Zadziwiają też niektóre rozbieżności w dokumentach. Co prawda w decyzji środowiskowej czy programie funkcjonalno-użytkowym przetargu na budowę sieci tramwajowej opisany jest odcinek biegnący aż do Wysokiej Bramy, to już na przykład w uchwalonym w 2010 roku studium uwarunkowań i kierunków zagospodarowania przestrzennego mówi się wprawdzie o linii do Starego Miasta, ale już na mapach będących załącznikami do tego dokumentu odnoga ta dociągnięta jest zaledwie do ratusza, a nie do Wysokiej Bramy.
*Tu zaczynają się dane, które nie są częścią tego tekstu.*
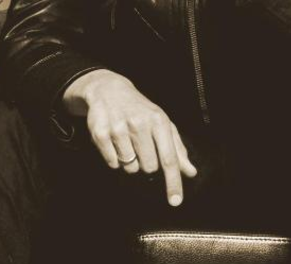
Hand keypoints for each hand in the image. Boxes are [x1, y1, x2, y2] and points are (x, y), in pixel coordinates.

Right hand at [63, 70, 196, 206]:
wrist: (109, 90)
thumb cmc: (140, 110)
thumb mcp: (162, 124)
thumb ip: (177, 149)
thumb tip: (190, 172)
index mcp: (158, 121)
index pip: (169, 159)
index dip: (173, 182)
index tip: (175, 201)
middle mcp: (139, 124)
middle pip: (149, 167)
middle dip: (147, 163)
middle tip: (141, 147)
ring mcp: (118, 128)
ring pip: (129, 166)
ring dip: (130, 161)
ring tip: (126, 143)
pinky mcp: (100, 133)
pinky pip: (112, 162)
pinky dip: (114, 158)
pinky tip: (114, 143)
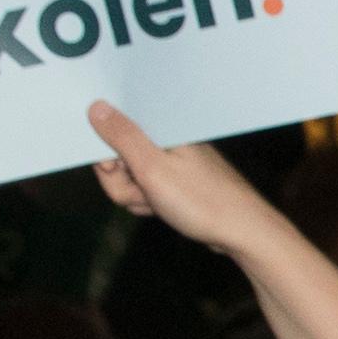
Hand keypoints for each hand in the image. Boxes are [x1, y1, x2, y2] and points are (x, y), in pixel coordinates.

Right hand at [88, 104, 284, 255]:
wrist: (241, 232)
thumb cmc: (201, 200)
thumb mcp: (153, 169)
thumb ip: (123, 137)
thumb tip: (96, 106)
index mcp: (162, 125)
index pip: (113, 128)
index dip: (107, 155)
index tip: (116, 170)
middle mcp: (165, 137)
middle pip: (116, 156)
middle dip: (122, 182)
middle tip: (144, 192)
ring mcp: (169, 159)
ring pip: (127, 177)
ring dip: (135, 196)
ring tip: (158, 202)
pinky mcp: (172, 178)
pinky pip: (143, 188)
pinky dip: (147, 202)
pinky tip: (163, 209)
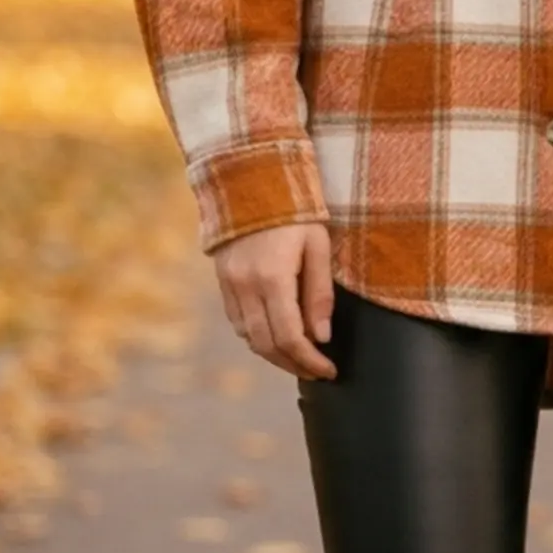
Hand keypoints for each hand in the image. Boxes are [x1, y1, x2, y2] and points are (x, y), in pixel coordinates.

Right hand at [213, 221, 337, 379]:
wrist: (252, 181)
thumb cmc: (295, 211)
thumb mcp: (318, 246)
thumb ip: (319, 294)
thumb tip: (321, 337)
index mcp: (272, 277)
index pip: (290, 337)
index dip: (310, 361)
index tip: (329, 371)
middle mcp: (245, 285)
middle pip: (266, 345)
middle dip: (293, 364)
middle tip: (317, 372)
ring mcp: (229, 284)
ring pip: (249, 337)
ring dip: (274, 354)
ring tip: (300, 358)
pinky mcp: (223, 281)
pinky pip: (238, 321)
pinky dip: (257, 336)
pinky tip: (277, 336)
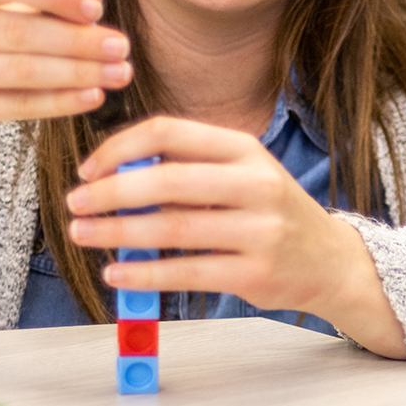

Pozostaje mieć nadzieję, że decyzja o skróceniu linii do ratusza nie jest ostateczna, że być może miasto rozważy umieszczenie przystanku końcowego u zbiegu ulicy 11 Listopada z ulicami Nowowiejskiego, Skłodowskiej-Curie i placem Jedności Słowiańskiej. Przeznaczenie ulicy 11 Listopada dla pieszych i komunikacji miejskiej odbyłoby się bez ograniczeń dla ruchu samochodowego, który i tak ma się przenieść na dwukierunkową na całej długości ulicę Pieniężnego.  Zresztą, nawet gdyby, to, czy byłoby to takie złe w śródmieściu, gdzie należy zniechęcać do podróży autem, a promować transport publiczny?